The Church is Christ’s
Spending time with other pastors and laypeople who live, work and care for one another in rural settings is a good practice, said the Rev. Andy Kennell, pastor of Our Redeemer Lutheran Church, Staplehurt, Neb. (population: 242).
“It reminds me that people who live in the community and who have lived there for a long time and … been disconnected from Jesus — that it’s important to continue to meet them with the Good News,” he said. “In rural and small-town mission work, you get into patterns. And they’re long patterns, going back generations — from children, to parents, to grandparents, who have all been disconnected from the Church.”
“Conferences like this remind us that if God can break and hinder every plan and purpose of the devil, He can break the sinful generational patterns of people who have been away. Our God is gracious and compassionate, slow to anger and abounding in love,” Kennell explained. “The Gospel is the power of God to save all who believe, and God is able to do immeasurably more than all we ask or imagine. That’s what’s fun to talk about and to share and to be a part of.”
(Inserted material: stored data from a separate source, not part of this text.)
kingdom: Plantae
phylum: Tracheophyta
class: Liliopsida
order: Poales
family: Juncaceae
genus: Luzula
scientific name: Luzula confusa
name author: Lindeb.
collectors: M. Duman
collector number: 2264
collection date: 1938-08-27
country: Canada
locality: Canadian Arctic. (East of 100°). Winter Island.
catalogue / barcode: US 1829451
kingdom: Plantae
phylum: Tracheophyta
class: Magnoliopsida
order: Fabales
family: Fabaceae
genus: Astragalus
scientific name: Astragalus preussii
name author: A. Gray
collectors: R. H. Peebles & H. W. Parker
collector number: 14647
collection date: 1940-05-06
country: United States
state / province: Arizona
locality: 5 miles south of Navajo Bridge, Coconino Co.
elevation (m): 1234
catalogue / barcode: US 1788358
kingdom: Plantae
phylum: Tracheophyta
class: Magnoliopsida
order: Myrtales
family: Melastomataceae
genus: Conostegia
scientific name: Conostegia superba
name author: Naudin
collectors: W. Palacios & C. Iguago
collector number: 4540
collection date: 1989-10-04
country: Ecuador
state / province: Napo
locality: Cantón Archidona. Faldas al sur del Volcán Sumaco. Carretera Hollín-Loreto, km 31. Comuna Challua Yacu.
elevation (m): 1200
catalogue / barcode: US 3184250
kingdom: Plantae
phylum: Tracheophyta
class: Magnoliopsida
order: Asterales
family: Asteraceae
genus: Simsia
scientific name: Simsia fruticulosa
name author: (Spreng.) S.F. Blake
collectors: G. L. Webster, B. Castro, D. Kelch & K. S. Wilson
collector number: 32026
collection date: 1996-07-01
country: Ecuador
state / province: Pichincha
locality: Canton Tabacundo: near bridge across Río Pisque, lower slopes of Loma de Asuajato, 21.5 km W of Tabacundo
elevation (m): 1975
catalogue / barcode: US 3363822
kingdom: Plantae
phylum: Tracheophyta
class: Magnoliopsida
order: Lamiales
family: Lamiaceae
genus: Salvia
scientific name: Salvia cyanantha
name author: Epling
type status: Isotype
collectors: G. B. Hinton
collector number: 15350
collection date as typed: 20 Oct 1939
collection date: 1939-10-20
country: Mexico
And Kennell isn’t alone. “The Church, in the end, is Christ’s,” noted Rast, paraphrasing C.F.W. Walther, “and He is the head. And all the parts of the body, both large and small, are necessary for the well-functioning of the body.”
“The small church … is as much the Church in its fullness as the big church,” he told the crowd. “The size is not the point. The point is that is where Christ is.”
So how does the LCMS respond to all those rural and small-town blessings and challenges?
Be “agile. Nimble. But above all, be committed to Christ and His work through Word and Sacrament in whatever community we find ourselves,” Rast said. “That’s the bottom line.”
Adriane Heins is managing editor of The Lutheran Witness.